Events
‘Hear My Tale’: Transgender Rage and the Reality of Gender Trouble
Tuesday 17 June 16:00 until 18:00
University of Sussex Campus : Arts A 108 / https://www.tickettailor.com/events/centreforthestudyofsexualdissidence/1695046
Speaker: Heather K. Love, Professor of English, University of Pennsylvania
Part of the series: Co-sponsored by the Centre for Study Of Sexual Dissidence and SPEAR (Sussex Performance Events and Research)

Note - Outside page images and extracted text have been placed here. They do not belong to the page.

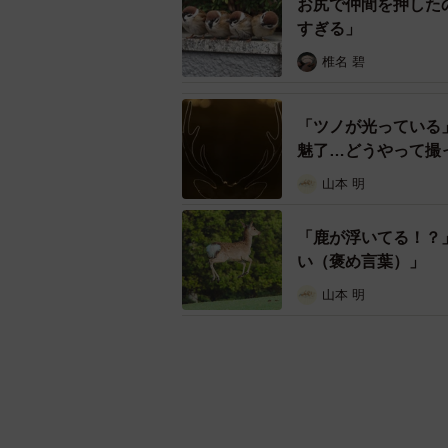
お尻で仲間を押した
すぎる」
椎名 碧
「ツノが光っている
魅了…どうやって撮
山本 明
「鹿が浮いてる！？
い（褒め言葉）」
山本 明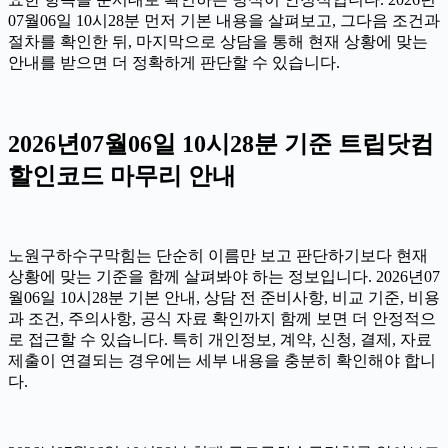
07월06일 10시28분 먼저 기본 내용을 살펴보고, 그다음 조건과
절차를 확인한 뒤, 마지막으로 상담을 통해 현재 상황에 맞는
안내를 받으면 더 정확하게 판단할 수 있습니다.
2026년07월06일 10시28분 기준 트립닷컴
할인코드 마무리 안내
노원구하수구막힘는 단순히 이름만 보고 판단하기보다 현재
상황에 맞는 기준을 함께 살펴봐야 하는 정보입니다. 2026년07
월06일 10시28분 기본 안내, 상담 전 준비사항, 비교 기준, 비용
과 조건, 주의사항, 공식 자료 확인까지 함께 보면 더 안정적으
로 접근할 수 있습니다. 특히 개인정보, 계약, 신청, 결제, 자료
제출이 연결되는 경우에는 세부 내용을 충분히 확인해야 합니
다.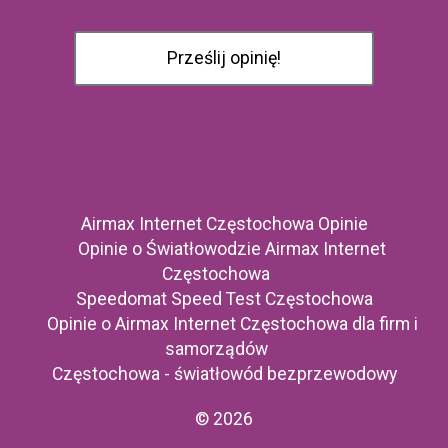
Airmax Internet Częstochowa Opinie
Opinie o Światłowodzie Airmax Internet
Częstochowa
Speedomat Speed Test Częstochowa
Opinie o Airmax Internet Częstochowa dla firm i
samorządów
Częstochowa - światłowód bezprzewodowy
© 2026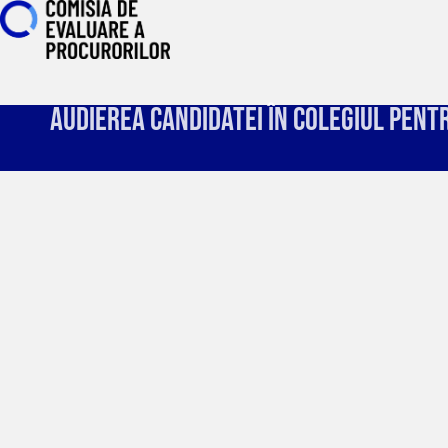
Audierea candidatei în Colegiul pent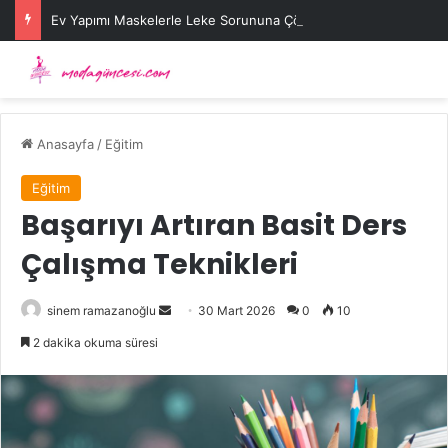
Ev Yapımı Maskelerle Leke Sorununa Çözüm Önerileri
Anasayfa
/
Eğitim
Eğitim
Başarıyı Artıran Basit Ders
Çalışma Teknikleri
Bir
sinem ramazanoğlu
30 Mart 2026
0
10
e-
2 dakika okuma süresi
posta
göndermek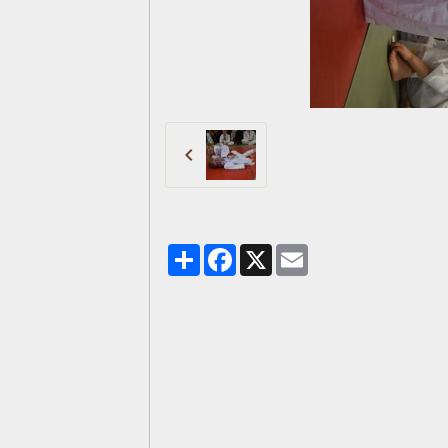
Partager
Facebook
X
Email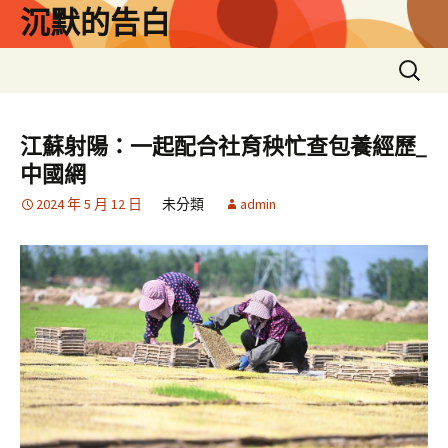
跳
沉默的告白
至
主
搜
要
尋
內
關
容
鍵
江蘇射陽：一起配合社育秧忙查包養經歷_
字:
中國網
2024 年 5 月 12 日
未分類
admin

This presentation, taken from Love’s forthcoming book, *To Be Real: The Uses of the Personal in Queer Criticism*, examines Susan Stryker’s use of the personal voice and her relation to the field of queer studies in her 1994 essay “My Words to Victor Frankenstein Above the Village of Chamounix: Performing Transgender Rage.” In the essay, Stryker occupies instead a queer position —unassimilable, antagonistic— in relation to the human community. But if her relation to humanity at large is proudly defiant, her position vis-a-vis queer community is more vexed. Like other queers, Stryker embraces her difference, raging against the normal and the natural. Yet even as she stakes out a queer position, Stryker suggests the limits of “queer” to account for her situation. While her transsexual embodiment puts her at permanent odds with nature, Stryker adds that it is in nature that she must nonetheless exist. Although she fully embraces the queer critique of essentialism, she stipulates that to be wholly against nature is to cede the ground of existence. Centering her body and her emotions, Stryker demands that the anti-foundationalist field of queer theory recognize her in the fullness of her being. Hear my tale, she commands: commiserate me, and dare to know what gender trouble truly is.